[Document layout detection data]
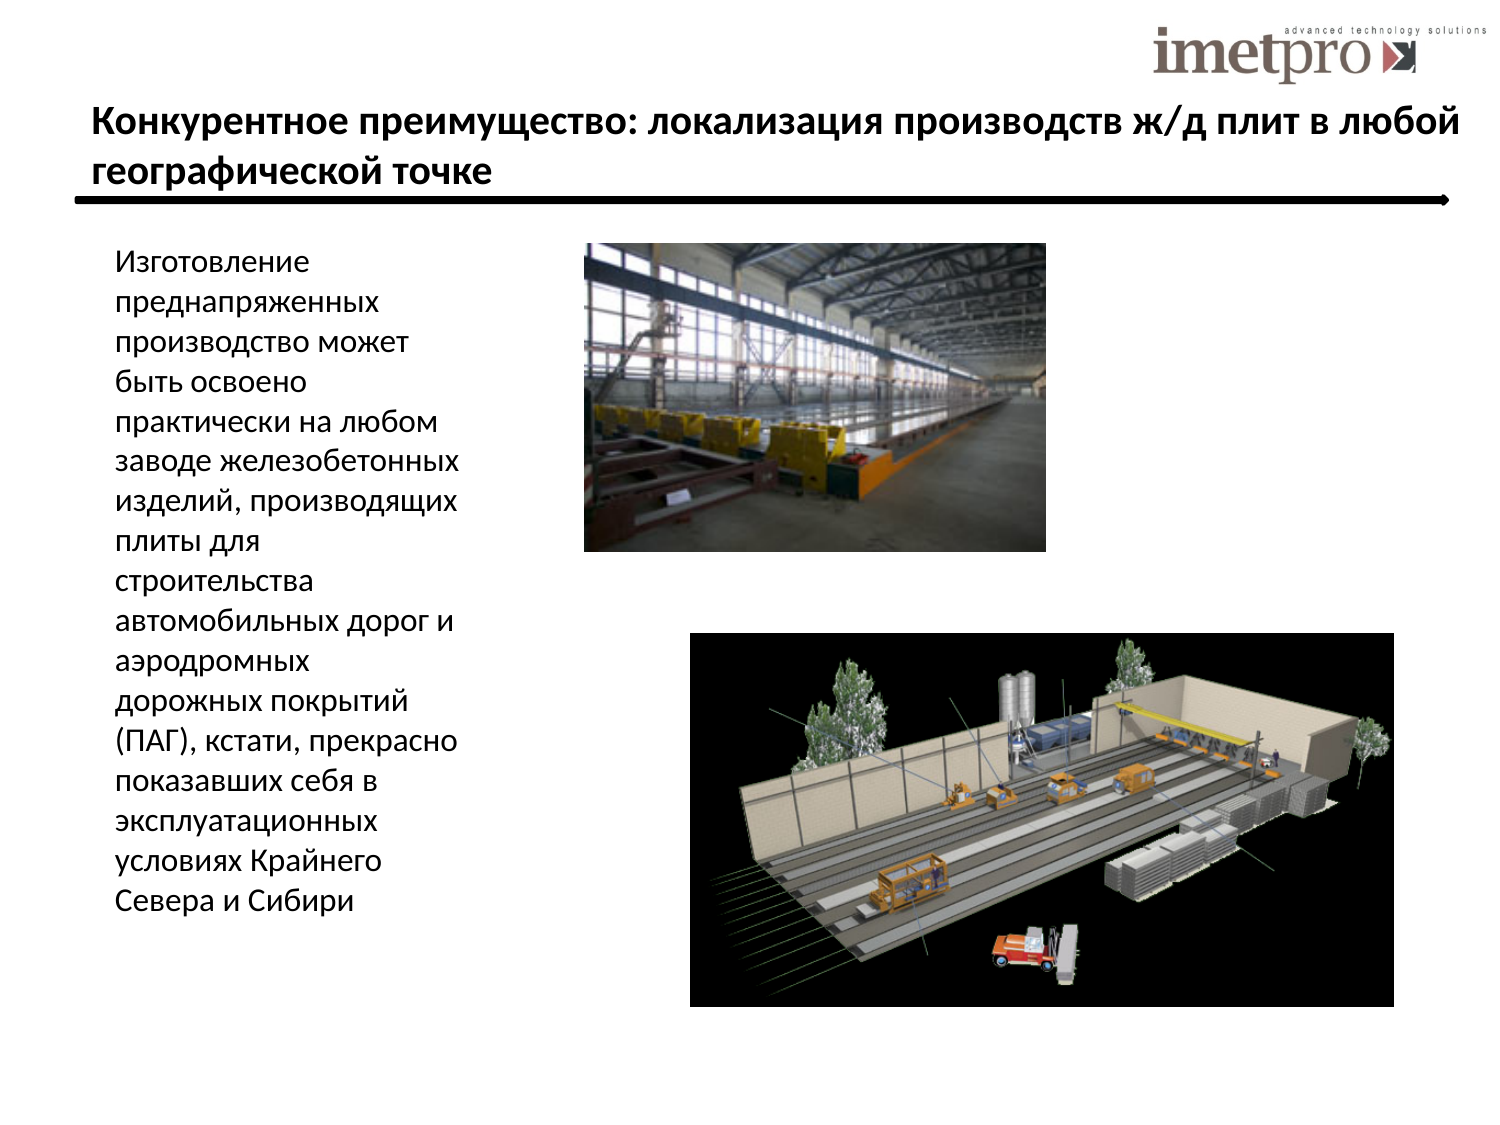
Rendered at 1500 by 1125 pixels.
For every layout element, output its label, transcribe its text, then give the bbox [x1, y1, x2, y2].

picture [1151, 18, 1489, 93]
title Конкурентное преимущество: локализация производств ж/д плит в любой географической точке [76, 78, 1500, 209]
picture [690, 633, 1394, 1007]
text_box Изготовление преднапряженных производство может быть освоено практически на любом заводе железобетонных изделий, производящих плиты для строительства автомобильных дорог и аэродромных дорожных покрытий (ПАГ), кстати, прекрасно показавших себя в эксплуатационных условиях Крайнего Севера и Сибири [100, 231, 479, 926]
text_box [74, 194, 1450, 206]
text_box [76, 219, 1425, 1005]
picture [584, 243, 1046, 552]
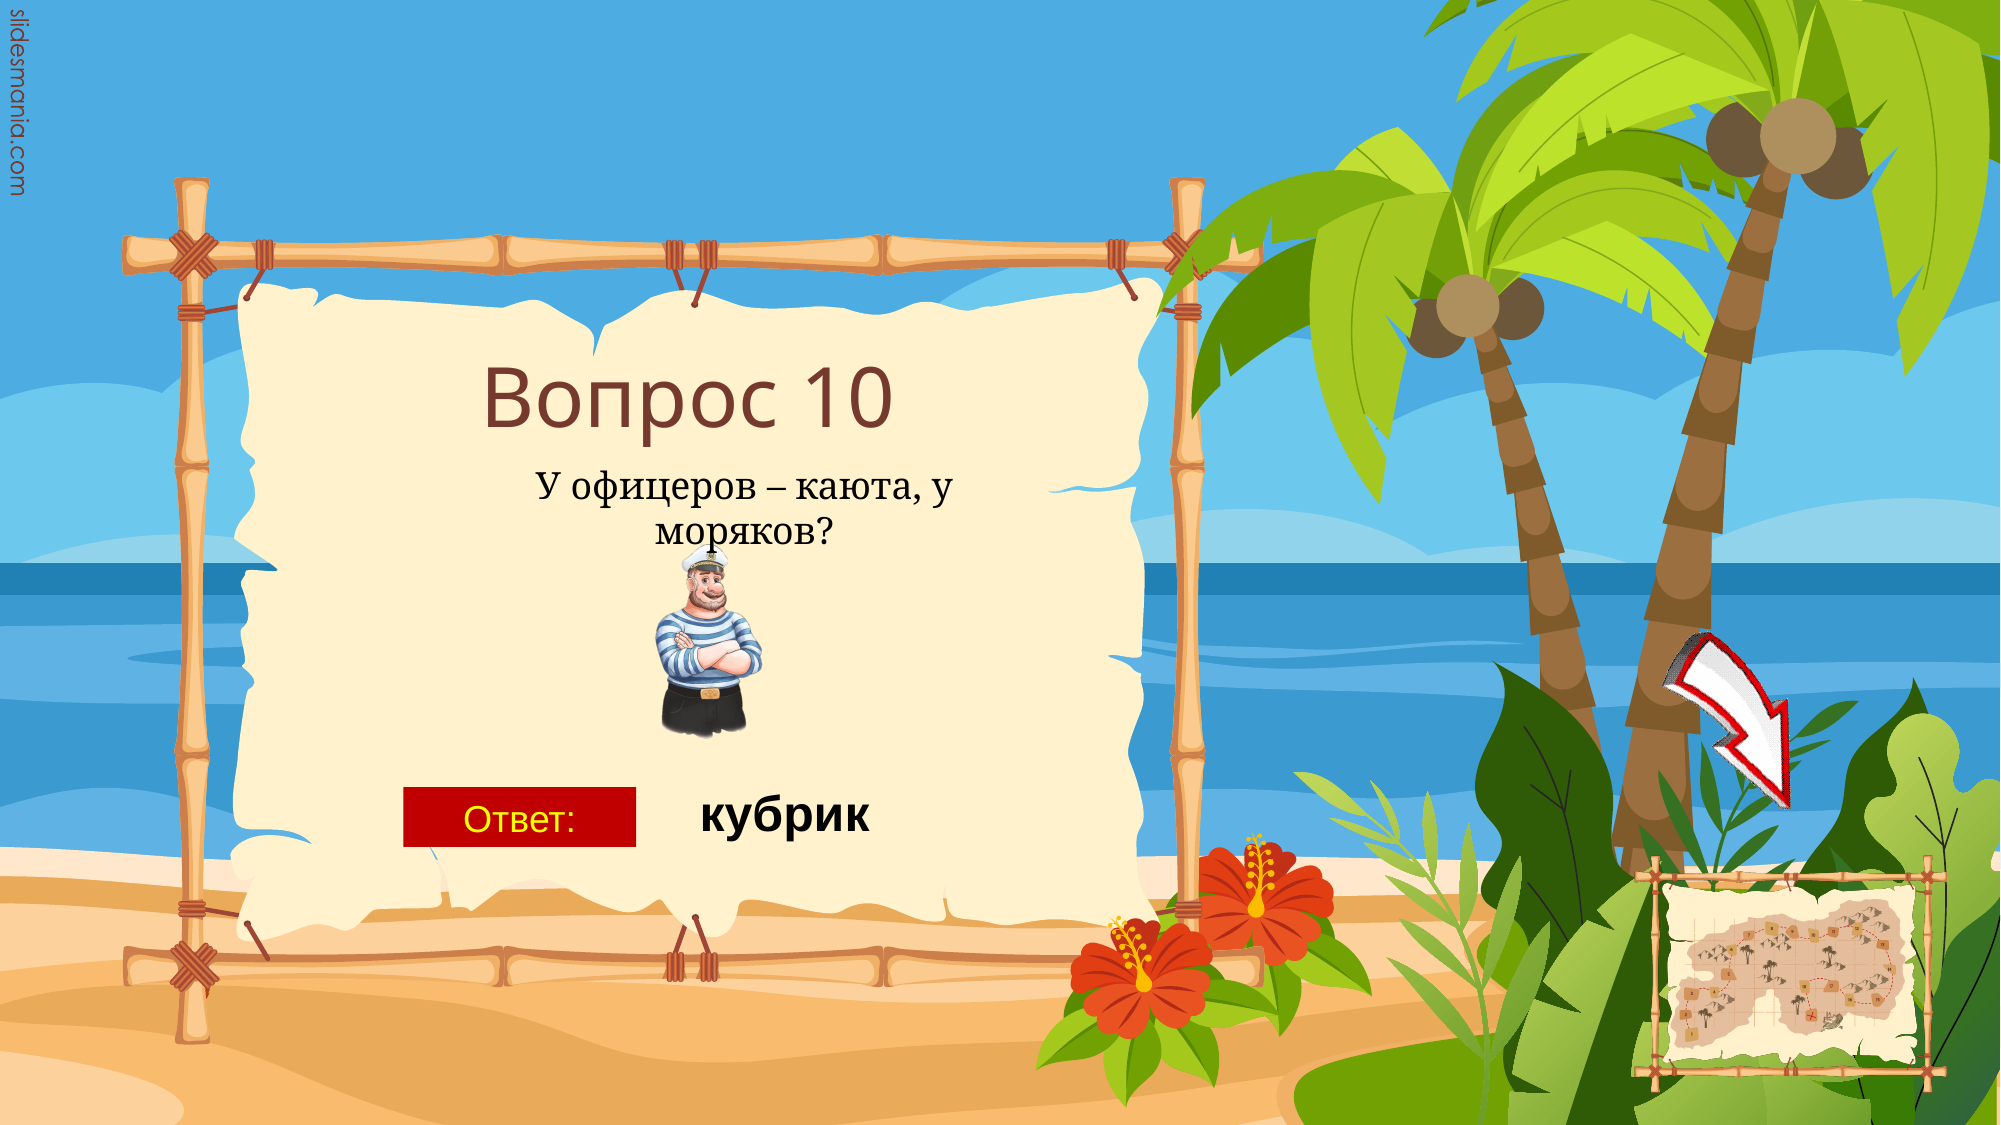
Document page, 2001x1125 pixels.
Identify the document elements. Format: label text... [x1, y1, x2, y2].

text_box [1626, 847, 1953, 1107]
text_box кубрик [684, 774, 1066, 850]
picture [615, 524, 798, 759]
text_box У офицеров – каюта, у моряков? [434, 454, 1055, 560]
title Вопрос 10 [284, 354, 1092, 434]
text_box Ответ: [403, 787, 637, 847]
picture [1616, 851, 1626, 1105]
picture [1953, 851, 1960, 1105]
picture [1652, 621, 1856, 890]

# What this task involves:
Could you set down, exactly as written, every line from the start of the records above through the line containing "Document page, 2001x1125 pixels.", leaving the pictures out?

# Solution for this task:
Rendered at 1500 by 1125 pixels.
For every layout element, output its label, transcribe its text, then give the bbox [x1, y1, x2, y2].

picture [1151, 18, 1489, 93]
title Конкурентное преимущество: локализация производств ж/д плит в любой географической точке [76, 78, 1500, 209]
picture [690, 633, 1394, 1007]
text_box Изготовление преднапряженных производство может быть освоено практически на любом заводе железобетонных изделий, производящих плиты для строительства автомобильных дорог и аэродромных дорожных покрытий (ПАГ), кстати, прекрасно показавших себя в эксплуатационных условиях Крайнего Севера и Сибири [100, 231, 479, 926]
text_box [74, 194, 1450, 206]
text_box [76, 219, 1425, 1005]
picture [584, 243, 1046, 552]
Document page, 2001x1125 pixels.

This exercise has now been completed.